I would prefer your second solution, to strip the \n's first. Just like you, I would like to have a fancy regexp to do it, but if you install regexp's everywhere regardless whether it is the best solution for that particular case, it will turn out to be awkward, instead of smart. If you cannot come up a lean and clean regexp, I would rather not use it, remember regexp can be really difficult to understand. Especially in a corporate environment, you may well confuse whoever unfortunately has to maintain your code.
In your case, the problem is not just the \n's can come up at any random places within the replaced strings, there is another problem which is equally annoying, if not even worse: where to put the \n's in your replacing strings, so that it satisfies the 80-char restriction? Even worse, you may well have to shift all those \n's in all continue lines, within that logic record (,as it is possible that your logic record can spread into more than two lines).
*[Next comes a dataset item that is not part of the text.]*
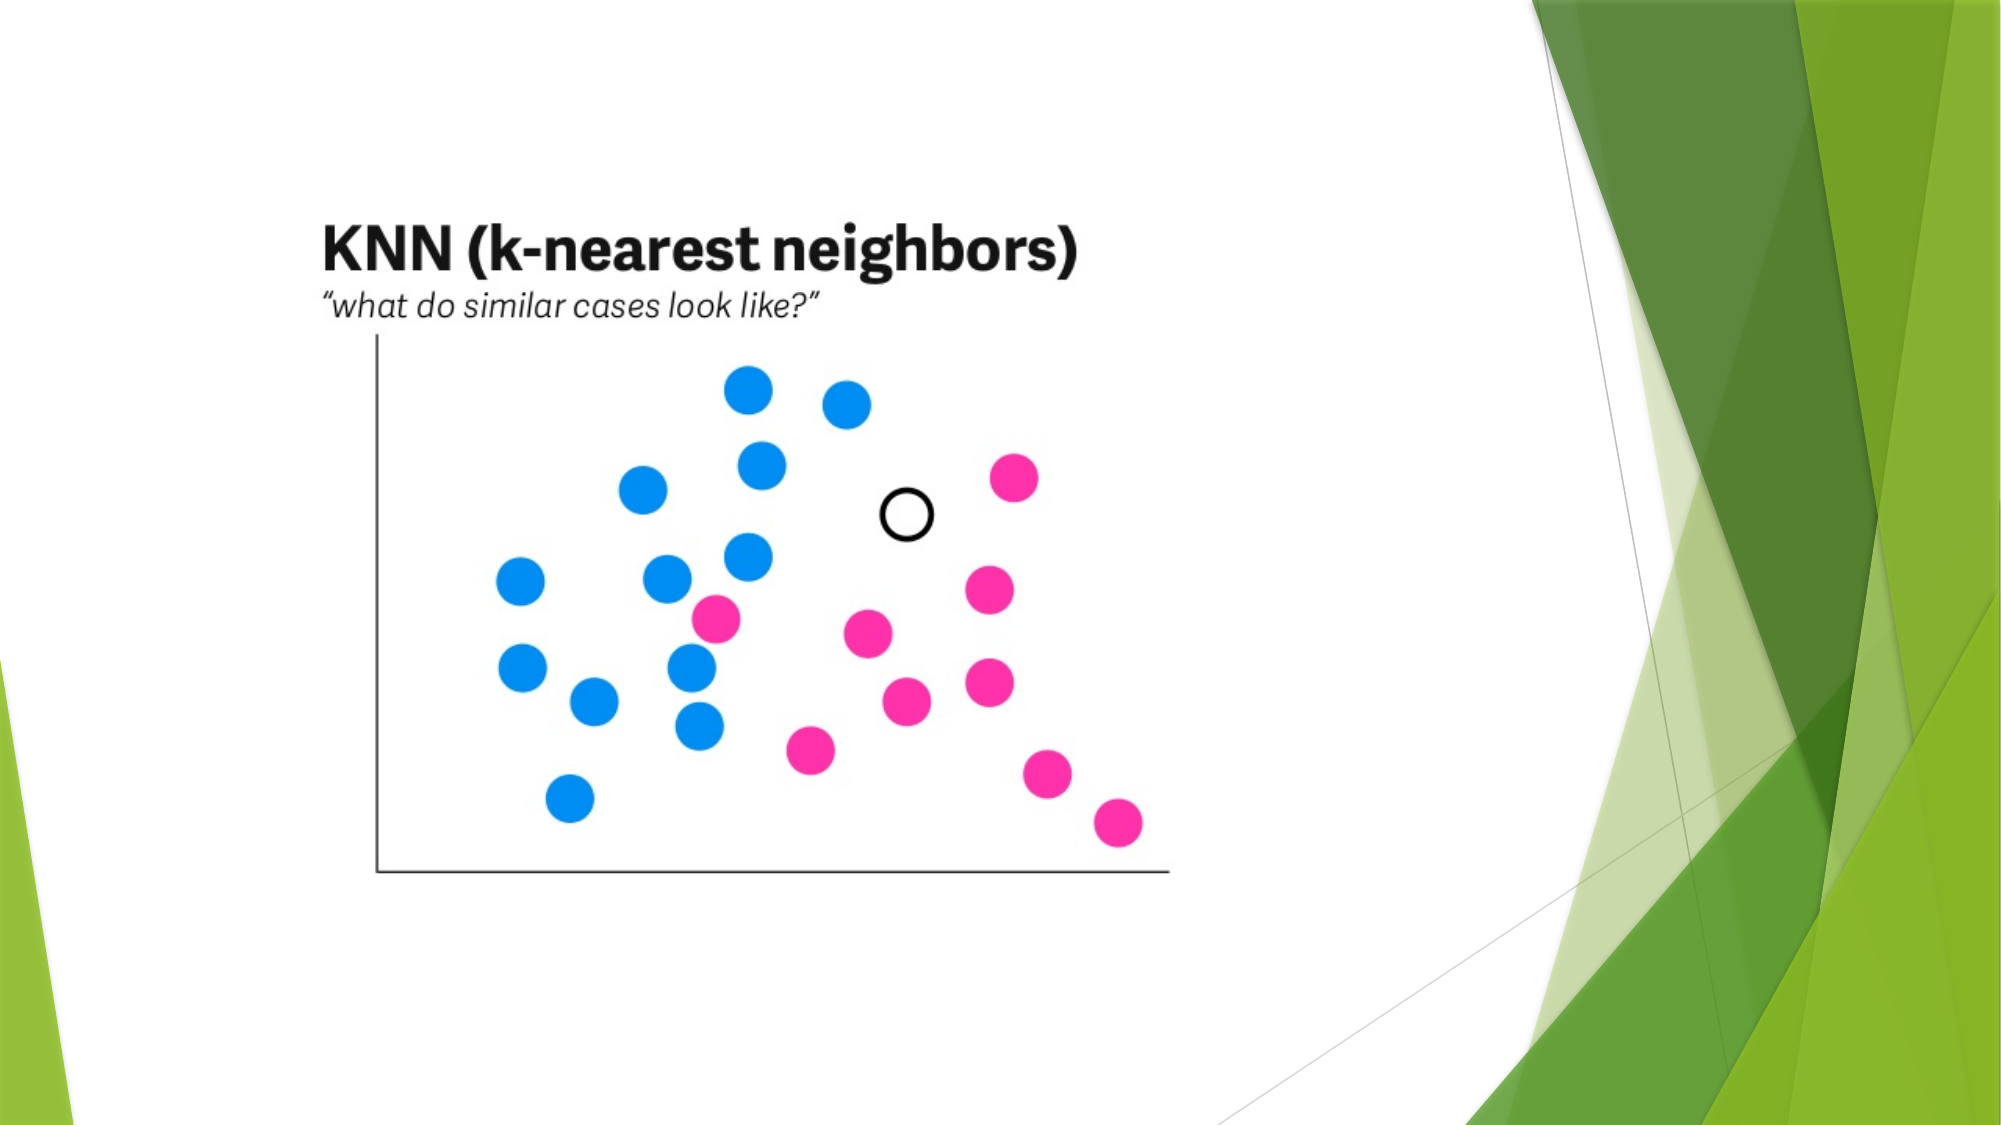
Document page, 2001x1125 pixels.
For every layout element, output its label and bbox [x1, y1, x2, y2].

picture [273, 186, 1272, 936]
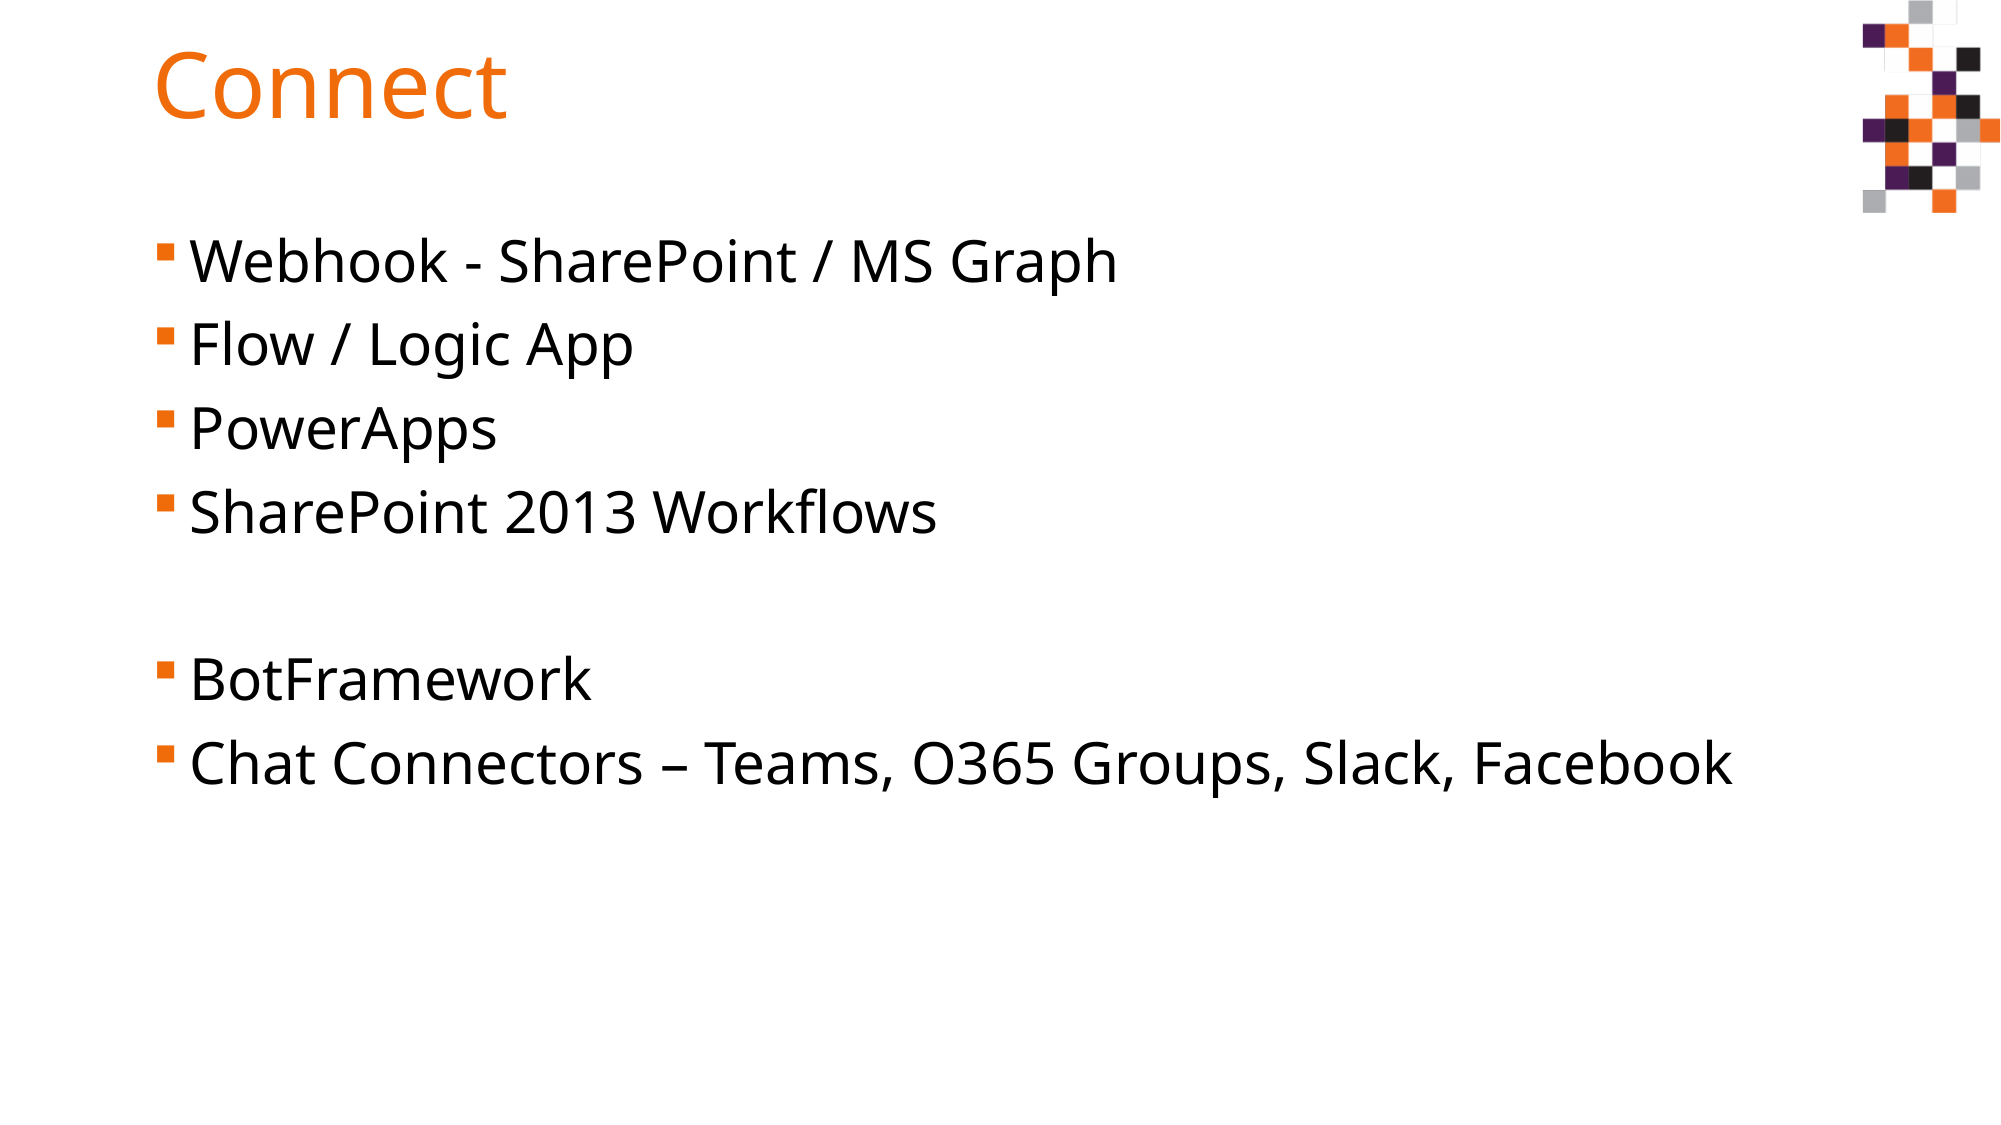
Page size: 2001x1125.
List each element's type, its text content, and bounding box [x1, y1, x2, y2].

All what I am saying is that, there is a large chance, that you have to reformat your lines, lots of them, if not all.
Have said all this, I really see a clean solution would be:
- strip those \n's caused by 80-char restriction. (You may have two types of \n's, one is the logical record separator, one is caused by the 80-char restriction. This is not clearly described in your post, I just go with a more complete thinking.)
- do a s///, you don't need any fancy one, just a plain normal one, which anyone can come up in one second.
- Reformat to satisfy the 80-char restriction.